Erro e Responsabilidade nos Crimes Informáticos
Em algumas situações, a pessoa pode criar uma falsa percepção da realidade ou se enganar quanto à permissão de agir. Surge então a questão:
👉 E quando alguém alega que não sabia estar cometendo um crime informático?
No direito penal, os erros podem ser classificados como escusáveis (inevitáveis) ou inexcusáveis (evitáveis), o que influencia diretamente na qualificação da conduta.
Exemplos de Situações Comuns
Um funcionário do setor de informática cumpre uma ordem do chefe e, posteriormente, é responsabilizado por um crime informático.
Uma pessoa se defende de uma situação na internet, mas acaba sendo intimada pela polícia em razão de sua conduta.

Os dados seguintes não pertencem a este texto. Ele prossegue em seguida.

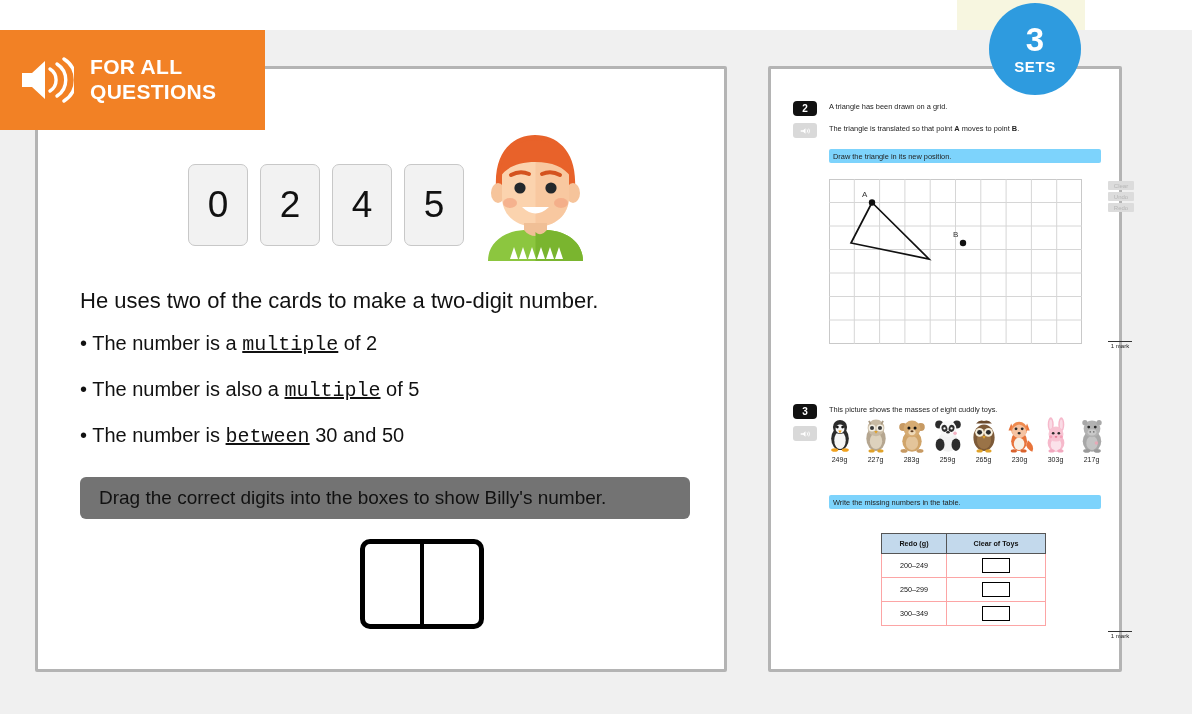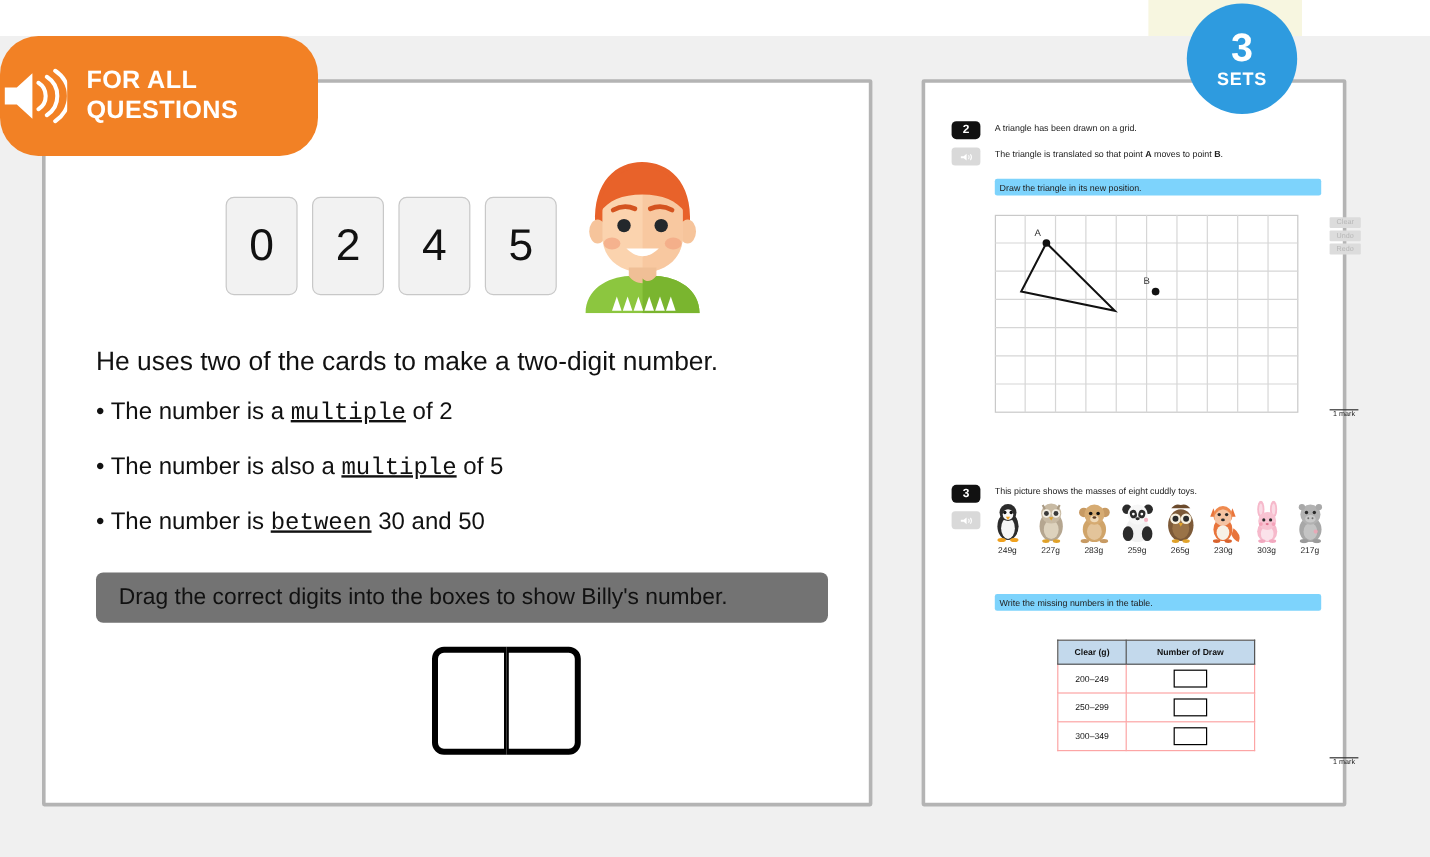--- a/index.html
+++ b/index.html
@@ -16,23 +16,22 @@
     position: absolute; left: 957px; top: 0; width: 128px; height: 30px;
     background: #f7f6e0;
   }
   .top-white { position:absolute; left:0; top:0; width:1192px; height:30px; background:#fff; }
   .top-white-right { position:absolute; left:1085px; top:0; width:107px; height:30px; background:#fff; }
 
   
   .banner {
     position: absolute; left: 0; top: 30px; width: 265px; height: 100px;
     background: #f28125;
-    display: flex; align-items: center; gap: 16px; 
+    display: flex; align-items: center; gap: 16px; padding-left: 18px;
     z-index: 40;
-    border-radius: 32px;
   }
   .speaker-icon { width: 56px; height: 50px; flex: 0 0 auto; }
   .banner-text {
     color: #ffffff; font-weight: bold; font-size: 21px; line-height: 1.18;
     letter-spacing: .3px;
   }
 
   
   .left-panel {
     position: absolute; left: 35px; top: 66px; width: 692px; height: 606px;
@@ -442,22 +441,22 @@
       </div>
     </div>
 
     <div class="blue-strip" style="left:58px; top:426px; width:272px; height:14px;">
       <span>Write the missing numbers in the table.</span>
     </div>
 
     <table class="mass-table">
       <thead>
         <tr>
-          <th>Clear (g)</th>
-          <th>Number of Draw</th>
+          <th>Redo (g)</th>
+          <th>Clear of Toys</th>
         </tr>
       </thead>
       <tbody>
         <tr>
           <td>200–249</td>
           <td>
               <div class="tick-box"></div>
             </td>
         </tr>
         <tr>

Nesses cenários, a realidade pode se confundir, levando o agente a acreditar que não estava praticando nada ilícito.
Erros e Suas Consequências
Erros inevitáveis: podem excluir a culpa em sentido amplo, afastando a responsabilidade penal.
Erros evitáveis: podem desclassificar a conduta para a modalidade culposa.
No entanto, há um ponto crucial: a maioria dos crimes informáticos exige dolo específico e não admite a forma culposa.
Exemplo Prático
O crime de perseguição (stalking), previsto no art. 147-A do Código Penal, exige que fique comprovada a intenção de constranger a vítima de forma a invadir sua privacidade ou intimidade.
➡️ Sem essa comprovação de dolo específico, não há como responsabilizar o agente de forma culposa.
📌 Conclusão
O desconhecimento da lei não isenta o indivíduo de responsabilidade, mas o erro pode influenciar na forma como a conduta será classificada. Nos crimes informáticos, onde o dolo é indispensável, a correta avaliação da intenção do agente é fundamental para evitar condenações injustas.